Every line below that has "problems" in it should be copied.

========

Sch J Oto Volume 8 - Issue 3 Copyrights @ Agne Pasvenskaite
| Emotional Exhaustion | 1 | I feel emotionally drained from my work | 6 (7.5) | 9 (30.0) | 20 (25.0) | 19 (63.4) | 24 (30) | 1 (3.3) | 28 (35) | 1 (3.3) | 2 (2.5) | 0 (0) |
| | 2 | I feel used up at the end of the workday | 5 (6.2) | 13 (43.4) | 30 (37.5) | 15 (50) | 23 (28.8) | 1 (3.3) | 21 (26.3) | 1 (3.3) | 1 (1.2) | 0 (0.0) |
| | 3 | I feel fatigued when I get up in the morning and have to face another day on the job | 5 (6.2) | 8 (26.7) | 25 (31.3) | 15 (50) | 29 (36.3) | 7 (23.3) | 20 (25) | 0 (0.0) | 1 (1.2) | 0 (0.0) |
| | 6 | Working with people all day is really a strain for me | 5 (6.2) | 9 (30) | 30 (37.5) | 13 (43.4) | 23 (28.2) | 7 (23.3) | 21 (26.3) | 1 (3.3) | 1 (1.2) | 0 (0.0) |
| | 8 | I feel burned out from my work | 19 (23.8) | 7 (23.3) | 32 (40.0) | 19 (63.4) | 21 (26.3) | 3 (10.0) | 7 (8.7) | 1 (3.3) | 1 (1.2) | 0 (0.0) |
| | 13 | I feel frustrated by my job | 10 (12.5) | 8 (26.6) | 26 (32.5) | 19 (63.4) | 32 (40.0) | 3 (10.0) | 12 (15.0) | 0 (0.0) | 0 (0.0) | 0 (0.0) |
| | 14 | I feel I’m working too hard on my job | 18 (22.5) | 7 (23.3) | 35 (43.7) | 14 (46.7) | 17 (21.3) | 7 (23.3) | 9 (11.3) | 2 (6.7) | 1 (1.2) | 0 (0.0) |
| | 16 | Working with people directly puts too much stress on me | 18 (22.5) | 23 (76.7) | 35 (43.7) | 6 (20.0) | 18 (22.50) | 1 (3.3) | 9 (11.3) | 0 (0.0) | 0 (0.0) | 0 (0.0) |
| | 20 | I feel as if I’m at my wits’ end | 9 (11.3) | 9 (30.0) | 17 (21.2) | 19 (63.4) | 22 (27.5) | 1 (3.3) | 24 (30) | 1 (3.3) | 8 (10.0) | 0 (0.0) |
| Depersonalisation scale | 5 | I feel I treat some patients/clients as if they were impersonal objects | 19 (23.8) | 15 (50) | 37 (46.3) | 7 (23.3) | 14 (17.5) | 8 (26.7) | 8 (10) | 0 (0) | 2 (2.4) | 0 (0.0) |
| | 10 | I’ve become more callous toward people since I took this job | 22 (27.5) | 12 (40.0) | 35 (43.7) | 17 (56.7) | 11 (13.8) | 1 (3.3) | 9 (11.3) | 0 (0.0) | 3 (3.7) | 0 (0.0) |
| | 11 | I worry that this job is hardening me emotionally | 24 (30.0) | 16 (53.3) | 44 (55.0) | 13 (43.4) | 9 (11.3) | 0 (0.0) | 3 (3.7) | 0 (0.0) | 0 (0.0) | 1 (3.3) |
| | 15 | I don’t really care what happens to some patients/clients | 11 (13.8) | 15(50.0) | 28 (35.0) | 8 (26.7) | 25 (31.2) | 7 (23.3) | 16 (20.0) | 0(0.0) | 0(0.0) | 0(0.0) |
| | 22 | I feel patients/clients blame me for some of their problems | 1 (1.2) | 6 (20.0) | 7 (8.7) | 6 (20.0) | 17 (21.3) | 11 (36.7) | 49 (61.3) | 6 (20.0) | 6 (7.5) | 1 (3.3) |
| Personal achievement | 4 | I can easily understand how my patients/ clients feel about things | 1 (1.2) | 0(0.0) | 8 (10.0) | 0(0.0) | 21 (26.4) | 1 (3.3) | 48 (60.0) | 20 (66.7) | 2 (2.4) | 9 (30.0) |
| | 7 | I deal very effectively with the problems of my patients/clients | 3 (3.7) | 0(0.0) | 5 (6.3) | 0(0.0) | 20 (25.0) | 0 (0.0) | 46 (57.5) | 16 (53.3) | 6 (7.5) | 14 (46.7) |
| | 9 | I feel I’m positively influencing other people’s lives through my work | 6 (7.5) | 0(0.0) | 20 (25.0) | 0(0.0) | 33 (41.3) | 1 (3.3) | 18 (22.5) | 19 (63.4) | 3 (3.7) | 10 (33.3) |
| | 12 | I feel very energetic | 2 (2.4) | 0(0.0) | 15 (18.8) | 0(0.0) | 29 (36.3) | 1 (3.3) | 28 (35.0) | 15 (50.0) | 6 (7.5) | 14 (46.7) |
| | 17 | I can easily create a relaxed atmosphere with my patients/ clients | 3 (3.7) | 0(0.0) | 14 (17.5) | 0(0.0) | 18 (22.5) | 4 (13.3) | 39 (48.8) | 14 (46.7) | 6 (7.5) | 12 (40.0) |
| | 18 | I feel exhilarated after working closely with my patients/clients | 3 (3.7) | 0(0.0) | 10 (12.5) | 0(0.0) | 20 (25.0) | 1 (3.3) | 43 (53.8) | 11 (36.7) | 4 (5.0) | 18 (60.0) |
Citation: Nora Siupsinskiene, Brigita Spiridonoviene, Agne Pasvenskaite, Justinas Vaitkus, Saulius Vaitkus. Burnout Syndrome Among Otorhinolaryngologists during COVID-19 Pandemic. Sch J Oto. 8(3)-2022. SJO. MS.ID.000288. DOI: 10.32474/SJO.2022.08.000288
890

========

▶ [WRITTEN REPLY]:
| | 22 | I feel patients/clients blame me for some of their problems | 1 (1.2) | 6 (20.0) | 7 (8.7) | 6 (20.0) | 17 (21.3) | 11 (36.7) | 49 (61.3) | 6 (20.0) | 6 (7.5) | 1 (3.3) |
| | 7 | I deal very effectively with the problems of my patients/clients | 3 (3.7) | 0(0.0) | 5 (6.3) | 0(0.0) | 20 (25.0) | 0 (0.0) | 46 (57.5) | 16 (53.3) | 6 (7.5) | 14 (46.7) |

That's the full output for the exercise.